> **Exercise inputs**:
--------------------

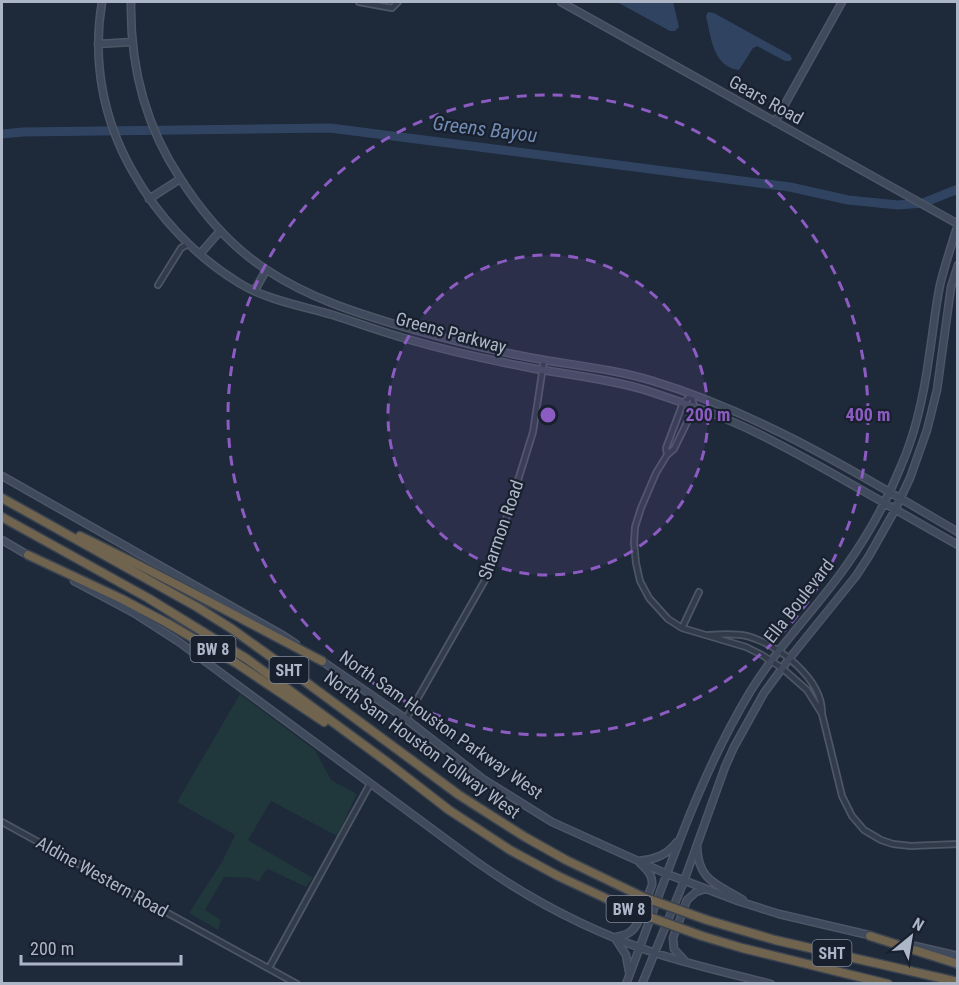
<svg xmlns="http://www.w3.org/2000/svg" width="959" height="985" font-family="'Roboto Condensed',sans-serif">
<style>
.green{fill:#20373b}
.water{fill:#304462}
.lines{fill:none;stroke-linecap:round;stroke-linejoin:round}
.river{stroke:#304462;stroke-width:9}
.street-casing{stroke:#4d5665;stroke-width:8}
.secondary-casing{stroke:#4d5665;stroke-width:9}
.highway-casing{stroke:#3a4351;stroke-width:11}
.street{stroke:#323b4a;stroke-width:4.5}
.secondary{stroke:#404a5d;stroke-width:6}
.highway{stroke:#71644e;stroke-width:8}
.highway-bridge-casing{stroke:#3a4351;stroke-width:11;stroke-linecap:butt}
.highway-bridge{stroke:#71644e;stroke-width:8}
.ring{fill:none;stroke:#8c5cc2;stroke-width:3;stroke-dasharray:10 8}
.labels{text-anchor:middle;stroke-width:4.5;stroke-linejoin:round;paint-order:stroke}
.shield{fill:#18202e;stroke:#808999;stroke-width:1.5}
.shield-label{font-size:16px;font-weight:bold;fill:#acb6c7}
.street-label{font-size:18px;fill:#acb6c7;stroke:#18202e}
.water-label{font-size:20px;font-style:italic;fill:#728bb2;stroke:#18202e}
.centre{fill:#8c5cc2;stroke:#18202e;stroke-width:3}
.ring-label{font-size:18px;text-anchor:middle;font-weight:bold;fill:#8c5cc2;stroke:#18202e;stroke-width:4.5;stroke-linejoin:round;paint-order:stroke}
</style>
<rect width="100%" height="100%" fill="#1e293a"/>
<path class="green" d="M 240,694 L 315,750 L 331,780 L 357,794 L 337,836 L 271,801 L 248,840 L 313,878 L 306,887 L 268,869 L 262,876 L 259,882 L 251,878 L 224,877 L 205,910 L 221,920 L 218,930 L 189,913 L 223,860 L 235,835 L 177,802 Z"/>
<path class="water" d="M 617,2 L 673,2 L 679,27 L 675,31 L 670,31 Z
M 708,12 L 714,13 L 790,55 L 792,59 L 790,61 L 785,61 L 757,46 L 753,48 L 739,70 C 713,67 711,37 706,16 Z"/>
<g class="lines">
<path class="river" d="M 2,134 L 23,132 L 330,128 L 790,187 L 848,200 L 898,205 L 923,203 L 958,189"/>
<g class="street-casing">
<path id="street" d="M 359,2 L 392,8 L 398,2
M 158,285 L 181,248 L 188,244
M 692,395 L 694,408 L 674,449 L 667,455 L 656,473 L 641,508 L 635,527 L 634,543 L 636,563 L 640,581 L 649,598 L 668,619 L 682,628 L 746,647 L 762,655 L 782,668 L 807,690 L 822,714
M 667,455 L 666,448 L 683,403 L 692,395
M 682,628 L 699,592
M 709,635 C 721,634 735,633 747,636 C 778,644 823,679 822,714 L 842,796 L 852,816 L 864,830 L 881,840 L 893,844 L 911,846 L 958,844
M 406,719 L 489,573 L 492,564 L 533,432 L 544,360
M 2,822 L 297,984
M 269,968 L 370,784"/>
</g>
<g class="secondary-casing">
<path id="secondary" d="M 102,2 C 92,61 103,120 133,172 C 158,217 195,256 239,283 C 267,300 302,306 333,315 C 358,323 382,332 407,339 C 448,351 489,360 531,368 C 569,375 609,379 645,390 C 684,403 723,416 759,434 C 827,468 891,508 958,545
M 131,2 C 130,65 145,125 180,178 C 203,214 231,247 267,270 C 309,298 357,313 404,327 C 450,340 497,352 544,360 C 581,366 617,370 653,381 C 762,414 860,475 958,532
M 561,2 L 958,224
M 98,44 L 132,42
M 775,122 L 842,2
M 149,199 L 180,179
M 200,254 L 220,231
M 255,290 L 266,270
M 2,476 L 284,636 L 296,644
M 2,540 L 31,557
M 74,581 L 134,613 L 179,642 L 474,860 C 530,900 590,931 655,953 C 692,965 732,974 771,984
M 319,659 L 406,719 L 483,779 L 552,822 L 667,874 L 738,901 L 779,914 L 873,936
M 697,846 C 698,882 718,884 743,900
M 639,861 C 656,859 667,855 677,842
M 616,937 C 626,935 632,933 637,924 L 652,885 C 653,875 647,870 640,863
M 615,938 L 626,955 L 629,972
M 915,946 L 958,956
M 685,961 L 674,949 L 673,938 L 687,900 L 696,892 L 705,889
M 626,984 C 664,885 695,783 750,692 C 778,646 816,609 846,566 C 868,535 887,501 901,466 C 916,432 924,394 929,357 C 933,333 935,309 940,285 C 945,264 952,244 958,224
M 642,984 L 684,881 L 725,767 L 734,747 L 764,693 L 789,659 L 856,576 L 869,556 L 895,510 L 910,478 L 927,430 L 937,390 L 951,287 L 958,265"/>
</g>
<g class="highway-casing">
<path id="highway" d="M 2,498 L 197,607 L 232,629 L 299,677 L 459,795 L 525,837 L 566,860
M 2,517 L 148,598 L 247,659 L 387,762 L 449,810 L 510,850 L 558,876
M 80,536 C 162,575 241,619 322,661
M 28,555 L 122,599 L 167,623 L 236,663 L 324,722
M 707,920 L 775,940 L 958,982
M 702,936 L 742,948 L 888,984
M 870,936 L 958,964"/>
</g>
<use href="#street" class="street"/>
<use href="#secondary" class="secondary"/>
<use href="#highway" class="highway"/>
<g class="highway-bridge-casing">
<path id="highway-bridge" d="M 566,860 L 643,897 L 707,920
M 558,876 L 633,911 L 702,936"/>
</g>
<use href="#highway-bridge" class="highway-bridge"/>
</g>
<circle cx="548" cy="415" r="160" fill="#8c5cc2" fill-opacity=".12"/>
<g class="ring">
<circle cx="548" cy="415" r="160"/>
<circle cx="548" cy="415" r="320"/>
</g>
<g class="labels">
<g class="shield">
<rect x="190.5" y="636" width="45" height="26" rx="4.5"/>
<rect x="269.5" y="657" width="39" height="26" rx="4.5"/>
<rect x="606.5" y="896" width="45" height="26" rx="4.5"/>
<rect x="812.5" y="940" width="39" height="26" rx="4.5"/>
</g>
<g class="shield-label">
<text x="213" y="655">BW 8</text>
<text x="289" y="676">SHT</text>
<text x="629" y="915">BW 8</text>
<text x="832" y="959">SHT</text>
</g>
<g class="street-label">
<text transform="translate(766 100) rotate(29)" y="6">Gears Road</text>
<text transform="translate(451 333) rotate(15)" y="6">Greens Parkway</text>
<text transform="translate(501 530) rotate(-71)" y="6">Sharmon Road</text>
<text transform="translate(799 601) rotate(-52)" y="6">Ella Boulevard</text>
<text transform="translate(441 725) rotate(35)" y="6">North Sam Houston Parkway West</text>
<text transform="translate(422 745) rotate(36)" y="6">North Sam Houston Tollway West</text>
<text transform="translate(102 877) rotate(29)" y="6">Aldine Western Road</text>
</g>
<g class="water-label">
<text transform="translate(485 129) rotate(7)" y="7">Greens Bayou</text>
</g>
</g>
<circle cx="548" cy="415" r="9" class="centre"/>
<g class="ring-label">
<text x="708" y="421">200 m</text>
<text x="868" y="421">400 m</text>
</g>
<rect width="959" height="985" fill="none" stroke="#acb6c7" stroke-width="6"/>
<g transform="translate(911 937) rotate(30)" stroke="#18202e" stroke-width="4.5" paint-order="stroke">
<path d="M0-4.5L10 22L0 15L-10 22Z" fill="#acb6c7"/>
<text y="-9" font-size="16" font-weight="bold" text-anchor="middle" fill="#acb6c7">N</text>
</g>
<path d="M21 955v9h160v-9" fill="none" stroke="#acb6c7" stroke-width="3"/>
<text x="30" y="955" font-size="18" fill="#acb6c7" stroke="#18202e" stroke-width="4.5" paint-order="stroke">200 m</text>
</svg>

--------------------

> **Goal of the exercise**: Every line above that includes the word "lines" must appear in the answer.

> **Your solution**:
.lines{fill:none;stroke-linecap:round;stroke-linejoin:round}
<g class="lines">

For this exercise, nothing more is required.